Of course, there was a chance that her microbial analysis in the coming days would temper her fears, if it revealed that the evolution of this world was incompatible enough to grant her educated reason to believe that it wouldn't affect their own chemistry if given a chance.

But out loud, she simply said, in the almost disaffected, absent-minded tone that came with multi-tasking: "I'm sure we can repair it." A pause – then, with greater engagement: "Good sweep. Can you shine the flashlight in at an angle and get a closer image of the connectors? Don't burn your fingers." It was redundant advice – after all, Jason had previously handled the panel fine.

BLusk:

[01:14] Jason began juggling multiple items, the flashlight and camera and now the panel that he was jiggling aside so that the other two could see better past it. The wobbly image on the screen likely attested to his attempts, punctuated by a few 'hmmms' and 'ahas'. Finally he said, "How's it look?"

Dread:

[01:35] "My unschooled eye suggests it's probably all right," Samanta reasoned after another pause, her tone suggesting she'd put more thought into the observation than the flippant wording would otherwise imply. "We're checking manuals in here and investigating what spare parts this baby's equipped with, but even with the slow round-trip, I think you'll get an authoritative answer from ESA." Now there was a trace of humour in her voice, suggesting that maybe her worries did not run too deep. Finally: "Thanks for the visual record, Jason. That should be enough.
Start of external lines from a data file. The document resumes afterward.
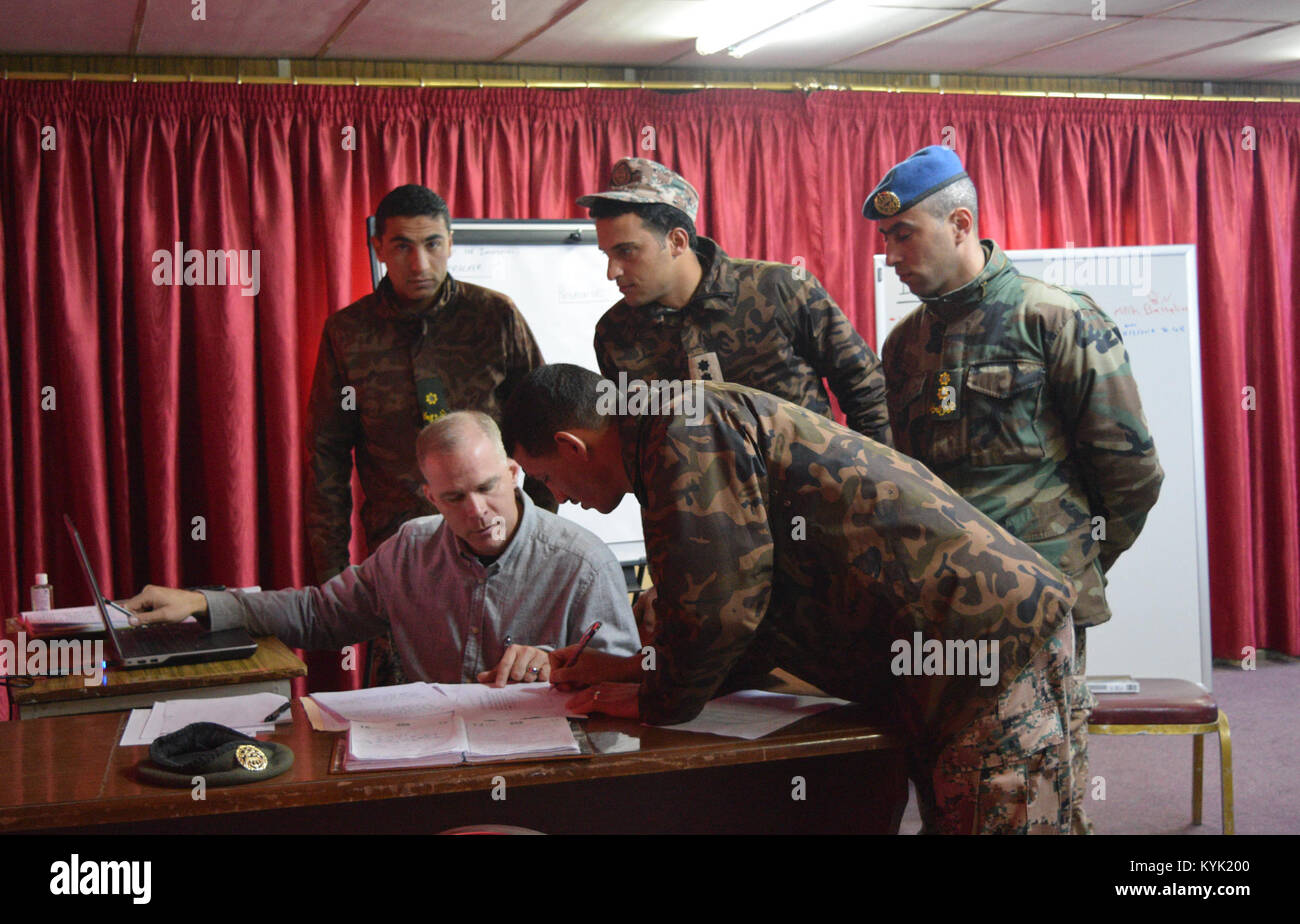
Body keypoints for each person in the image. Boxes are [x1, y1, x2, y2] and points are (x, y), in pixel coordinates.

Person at [502, 364, 1080, 834]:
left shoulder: (681, 427)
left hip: (981, 644)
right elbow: (751, 608)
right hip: (973, 637)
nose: (559, 499)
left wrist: (646, 699)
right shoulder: (671, 423)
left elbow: (720, 613)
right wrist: (633, 667)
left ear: (570, 445)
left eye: (547, 479)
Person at [863, 145, 1164, 834]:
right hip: (940, 612)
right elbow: (905, 482)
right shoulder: (905, 345)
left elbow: (1131, 473)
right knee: (951, 792)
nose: (890, 255)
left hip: (1033, 618)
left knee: (1030, 792)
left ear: (960, 224)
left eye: (902, 234)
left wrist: (1067, 566)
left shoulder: (1054, 319)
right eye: (885, 239)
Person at [122, 412, 640, 686]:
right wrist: (204, 602)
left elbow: (626, 676)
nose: (478, 511)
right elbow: (318, 614)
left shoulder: (582, 562)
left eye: (487, 488)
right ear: (430, 497)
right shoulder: (410, 549)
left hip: (543, 771)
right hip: (432, 762)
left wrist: (559, 667)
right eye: (455, 498)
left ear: (512, 473)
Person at [305, 183, 552, 588]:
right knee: (404, 650)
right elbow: (325, 456)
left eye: (433, 244)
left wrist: (542, 538)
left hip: (498, 539)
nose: (420, 263)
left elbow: (540, 429)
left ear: (451, 244)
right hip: (399, 546)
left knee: (506, 652)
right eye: (402, 247)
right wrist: (332, 573)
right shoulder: (348, 332)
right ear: (378, 248)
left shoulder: (495, 316)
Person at [580, 157, 892, 445]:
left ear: (677, 241)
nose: (612, 272)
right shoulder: (615, 333)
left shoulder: (779, 290)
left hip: (807, 500)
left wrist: (872, 488)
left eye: (626, 252)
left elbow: (866, 390)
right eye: (607, 255)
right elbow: (635, 441)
How's the hull temperature feel? You seem to be handling it fine."

§ 2017-05-20 23:46:40

BLusk:

[01:47@bnc] "It cooled off quickly," he observed. "I mean, we've been landed for a bit... do you remember that study where they dropped a steak from low earth orbit to see if it cooked during descent? When it hit, it was charred on the outside and still frozen in the middle."
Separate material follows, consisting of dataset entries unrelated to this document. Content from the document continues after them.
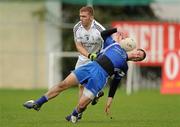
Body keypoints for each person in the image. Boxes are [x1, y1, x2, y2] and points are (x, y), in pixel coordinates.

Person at [23, 27, 146, 123]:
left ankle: (75, 114)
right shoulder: (114, 45)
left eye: (139, 58)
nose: (137, 56)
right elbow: (103, 34)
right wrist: (116, 30)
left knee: (81, 105)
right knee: (63, 84)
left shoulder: (124, 66)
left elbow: (115, 83)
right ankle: (38, 103)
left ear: (136, 61)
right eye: (138, 53)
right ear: (134, 50)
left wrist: (109, 101)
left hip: (100, 78)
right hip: (90, 67)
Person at [73, 6, 105, 115]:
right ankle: (81, 110)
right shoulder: (77, 28)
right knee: (81, 85)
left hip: (97, 60)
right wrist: (88, 55)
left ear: (91, 17)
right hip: (83, 58)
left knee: (85, 84)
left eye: (84, 16)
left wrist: (98, 56)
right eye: (80, 16)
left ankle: (78, 112)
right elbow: (78, 46)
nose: (81, 18)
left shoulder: (100, 29)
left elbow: (106, 45)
[02:05@bnc] He paused for a longer moment. "Of course, this isn't a steak, it's a specially heat-resistant panel designed for this. Maybe it was damaged during takeoff?" He cast his mind over the entire length of their trip... it had been long with lots of external checks, so the odds of it being missed for the entire time was almost nil. "And everything else checks out all right. Are you guys ready to get science-ing?"

§ 2017-05-26 22:37:52

Dread:

[22:53] Greg – at this point having finished his sweep and hovering beside Jason – resisted the urge to point out that no one had ever cast down a steak from low Earth orbit, even if it was a popular theory practise exercise, and there had been at least one celebrity thirty years back who had nearly gone through with it, there had never been an actual meteorite steak. "Got any particular night time sciencing in mind?" he asked instead.

§ 2017-05-27 18:49:30

BLusk:

[18:49] "Oh no," Jason declared. "You're not pinning ME with the science side of this. That's what you all are good at." He grinned again. "I'll take my IR scanner and my night vision goggles and look for creepy crawly things that might bite. Want to come along?" He motioned circularly around the capsule, indicating that he was not going to range overly far afield from their lifeblood.

Dread:

[18:56] Greg seemed to consider the prospect as though battling his curiosity in favour of another night in the fragment of Earth they'd brought with themselves – but it wasn't likely he was going to be able to catch any sleep, no matter how fleeting and shallow. "Samanta?"

"Fine," she said. "Explore if you have to, but do it on foot. The rover stays. Stay in comm contact."

BLusk:

[19:08] Jason hadn't even thought of the rover, but sighed anyway as though disappointed. "But the rover was so much *fun* to drive back on earth!" At least he didn't use that faux huff that he occasionally pulled out. The led light played across his face, a ghostly, gaunt pall that certainly didn't help him look young. The avid look for life and movement made up for the transformation, showing him seriously looking for both security and scientific interest.